The earth frame observer sees the lightning flashes simultaneously and he sees that the person in the middle of the train would receive the flash from the ahead one before the rear one. Now the thought experiment continues by saying that the observer on the train would also see the ahead one before the rear one and hence conclude that the ahead flash occured first.
My question is why is it being assumed that the earth frame observer seeing that the ahead flash hits the observer in the train first imply that the train observer would also see the ahead flash first.
 A: 
My question is why is it being assumed that the earth frame observer seeing that the ahead flash hits the observer in the train first imply that the train observer would also see the ahead flash first.

Notice that at some instant the two light fronts reach each other.

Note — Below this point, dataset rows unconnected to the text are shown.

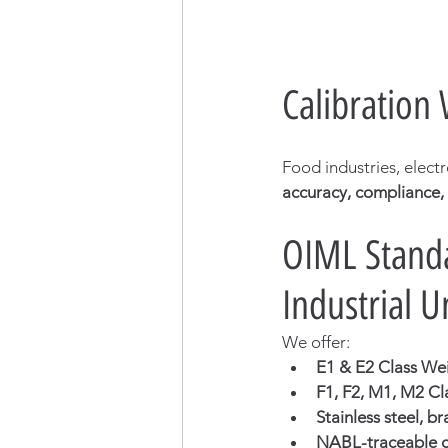
Calibration
Food industries, elect
accuracy, compliance,
OIML Standa
Industrial U
We offer:
E1 & E2 Class We
F1, F2, M1, M2 Cl
Stainless steel, b
NABL-traceable ca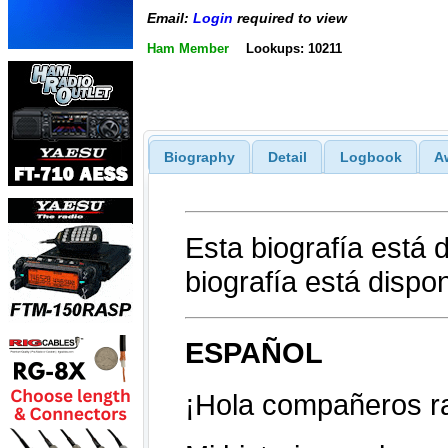
Email:
Login
required to view
Ham Member
Lookups: 10211
Biography
Detail
Logbook
A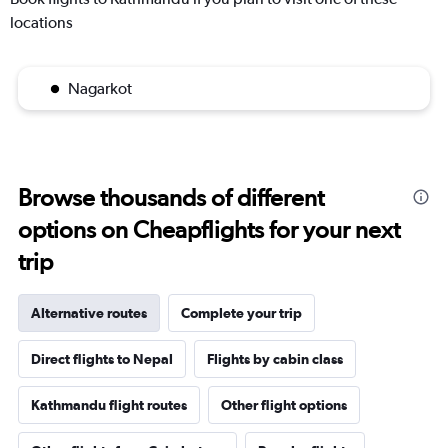
locations
Nagarkot
Browse thousands of different
options on Cheapflights for your next
trip
Alternative routes
Complete your trip
Direct flights to Nepal
Flights by cabin class
Kathmandu flight routes
Other flight options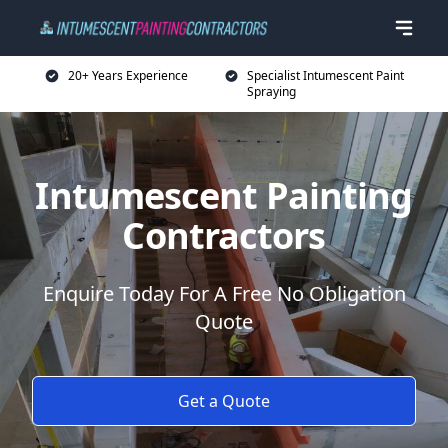
20+ Years Experience
Specialist Intumescent Paint
Spraying
Intumescent Painting
Contractors
Enquire Today For A Free No Obligation
Quote
Get a Quote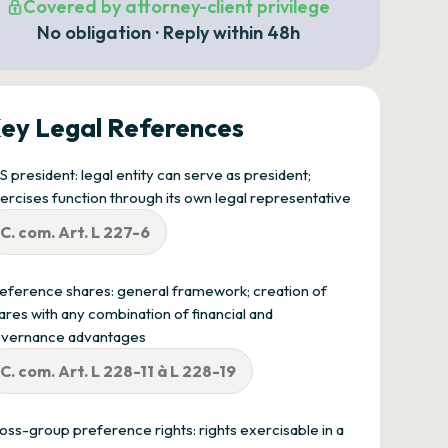
Covered by attorney-client privilege
No obligation · Reply within 48h
ey Legal References
S president: legal entity can serve as president;
ercises function through its own legal representative
C. com. Art. L 227-6
eference shares: general framework; creation of
ares with any combination of financial and
vernance advantages
C. com. Art. L 228-11 à L 228-19
oss-group preference rights: rights exercisable in a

At that moment the front light pulse has already passed the train observer and the back light pulse has yet to reach the train observer. The order of events on a worldline of a massive or massless particle is frame invariant (causality). So the light pulses crossing each other happens after the front light pulse crosses the train observer in every frame, and it happens before the rear light pulse crosses the train observer in every frame. So in every frame there is some time when the front pulse has reached the train observer and the back pulse has not.
A: You are right to question this assumption, as that's a good way to gain understanding and we know in relativity that observers can differ about measurements e.g. lengths, time intervals and simultaneity.
But let's suppose the train occupant has an instrument at his location with front and rear sensors that will ring a bell if a light beam hits the front sensor followed by one hitting the rear sensor, with the timing determined in the train frame of reference where the instrument is located. The platform observer expects the bell to ring, and it does. It can't be that the sound exists only in the platform frame of reference and not the train frame. So the train occupant would also observe the ahead flash to reach him first.